[TEXT SECTION]
━━━━
UNITED STATES

SECURITIES AND EXCHANGE COMMISSION

Washington, D.C. 20549

______________

 

FORM 8-K

CURRENT REPORT

Pursuant to Section 13 or 15(d) of the

Securities Exchange Act of 1934

 

Date of Report (Date of earliest event reported)

September 18, 2014

 

NAPCO SECURITY TECHNOLOGIES, INC.

(Exact name of registrant as specified in charter)

 

Delaware   0-10004   11-2277818

(State or other jurisdiction of

incorporation)

  (Commission File Number)   (IRS Employer Identification No.)

 

333 Bayview Avenue, Amityville, New York 11701

(Address of principal executive offices)

 

Registrant's telephone number, including area code (631) 842-9400

 

____________________________________________________

(Former name and former address if changed from last report)

 

Check the appropriate box below if the Form 8-K filing is intended to simultaneously satisfy the filing obligation of the registrant under any of the following provisions (see General Instruction A.2 below):

 

¨Written communications pursuant to Rule 425 under the Securities Act (17 CFR 230.425)
━━━━
[DATA RECORDS]
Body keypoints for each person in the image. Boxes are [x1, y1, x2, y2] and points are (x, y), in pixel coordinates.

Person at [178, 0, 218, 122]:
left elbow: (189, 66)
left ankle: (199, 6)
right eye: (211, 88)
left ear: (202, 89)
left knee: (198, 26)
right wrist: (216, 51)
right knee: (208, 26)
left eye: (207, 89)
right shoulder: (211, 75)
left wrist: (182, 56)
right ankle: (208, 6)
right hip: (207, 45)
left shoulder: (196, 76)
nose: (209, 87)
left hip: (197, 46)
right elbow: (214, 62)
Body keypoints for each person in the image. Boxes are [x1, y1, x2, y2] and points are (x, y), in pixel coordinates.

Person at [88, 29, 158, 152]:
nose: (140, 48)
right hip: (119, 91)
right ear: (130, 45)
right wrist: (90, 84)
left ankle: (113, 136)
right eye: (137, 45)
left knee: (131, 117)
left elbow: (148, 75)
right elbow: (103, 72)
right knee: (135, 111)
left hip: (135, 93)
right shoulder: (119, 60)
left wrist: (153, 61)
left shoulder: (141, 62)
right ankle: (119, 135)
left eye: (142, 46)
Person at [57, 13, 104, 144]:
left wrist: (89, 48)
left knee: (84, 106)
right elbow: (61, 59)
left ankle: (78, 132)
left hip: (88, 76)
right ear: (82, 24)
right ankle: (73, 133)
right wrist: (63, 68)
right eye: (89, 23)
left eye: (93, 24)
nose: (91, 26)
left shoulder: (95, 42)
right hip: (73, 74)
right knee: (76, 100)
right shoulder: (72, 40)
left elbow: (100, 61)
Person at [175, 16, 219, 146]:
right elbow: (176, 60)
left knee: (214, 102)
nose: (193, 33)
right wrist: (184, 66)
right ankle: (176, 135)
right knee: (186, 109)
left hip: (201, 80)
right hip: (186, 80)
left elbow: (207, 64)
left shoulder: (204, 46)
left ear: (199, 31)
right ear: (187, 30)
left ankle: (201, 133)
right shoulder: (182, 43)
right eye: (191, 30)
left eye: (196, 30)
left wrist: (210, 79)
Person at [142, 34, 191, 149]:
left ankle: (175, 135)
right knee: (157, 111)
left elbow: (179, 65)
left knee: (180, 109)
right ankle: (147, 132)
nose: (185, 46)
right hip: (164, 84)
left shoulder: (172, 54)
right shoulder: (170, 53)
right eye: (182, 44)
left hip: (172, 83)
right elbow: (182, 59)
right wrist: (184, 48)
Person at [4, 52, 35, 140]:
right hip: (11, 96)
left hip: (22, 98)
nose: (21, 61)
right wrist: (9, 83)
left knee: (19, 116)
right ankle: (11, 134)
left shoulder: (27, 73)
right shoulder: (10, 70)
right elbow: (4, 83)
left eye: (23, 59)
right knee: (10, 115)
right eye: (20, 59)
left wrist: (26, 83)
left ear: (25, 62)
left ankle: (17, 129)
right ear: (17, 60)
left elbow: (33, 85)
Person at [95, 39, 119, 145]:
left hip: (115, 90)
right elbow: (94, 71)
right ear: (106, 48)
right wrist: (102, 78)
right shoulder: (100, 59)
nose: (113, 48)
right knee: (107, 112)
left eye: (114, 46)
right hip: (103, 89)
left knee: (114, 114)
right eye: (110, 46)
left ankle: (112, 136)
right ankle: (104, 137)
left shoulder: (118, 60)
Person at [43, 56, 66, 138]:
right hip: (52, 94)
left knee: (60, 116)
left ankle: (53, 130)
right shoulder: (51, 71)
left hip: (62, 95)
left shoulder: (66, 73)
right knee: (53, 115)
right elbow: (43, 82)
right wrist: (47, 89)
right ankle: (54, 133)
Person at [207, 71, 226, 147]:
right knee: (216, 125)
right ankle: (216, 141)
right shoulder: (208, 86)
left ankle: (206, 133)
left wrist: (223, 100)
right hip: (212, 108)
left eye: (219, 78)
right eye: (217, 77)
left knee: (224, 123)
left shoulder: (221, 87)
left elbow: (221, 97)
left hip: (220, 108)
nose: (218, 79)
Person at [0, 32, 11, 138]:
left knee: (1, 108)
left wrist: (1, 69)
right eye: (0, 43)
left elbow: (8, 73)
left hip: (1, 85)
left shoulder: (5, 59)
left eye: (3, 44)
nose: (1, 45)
━━━━
[TASK 1] According to the Napco Security Technologies filing, what is the address of the company's principal executive offices?
[TASK 2] Write the next part of the Napco Security Technologies filing, starting after its last line.
The lines have no connection to the text.

[RESPONSE 1] 333 Bayview Avenue, Amityville, New York 11701

[RESPONSE 2]
 

¨Soliciting material pursuant to Rule 14a-12 under the Exchange Act (17 CFR 240.14a-12)

 

¨Pre-commencement communications pursuant to Rule 14d-2(b) under the Exchange Act (17 CFR 240.14d-2(b))

 

¨Pre-commencement communications pursuant to Rule 13e-4(c) under the Exchange Act (17 CFR 240.13e-4(c))

 

 
 

 

Item 8.01.     OTHER EVENTS

 

On September 18, 2014, the registrant issued a press release announcing that its Board of Directors authorized the company to repurchase up to 1,000,000 shares of its common stock. This press release is furnished as Exhibit 99.1.

 

The maximum amount that the Company will spend to purchase shares under the repurchase program is $5,500,000. The program shall expire no later than June 29, 2017.

 

Item 9.01.     FINANCIAL STATEMENTS AND EXHIBITS

 

(d) Exhibits:

 

 99.1    Press Release issued by Napco Security Technologies, Inc. dated September 18, 2014.

 

 

SIGNATURE

 

Pursuant to the requirements of the Securities Exchange Act of 1934, the registrant has duly caused this report to be signed on its behalf by the undersigned thereunder duly authorized.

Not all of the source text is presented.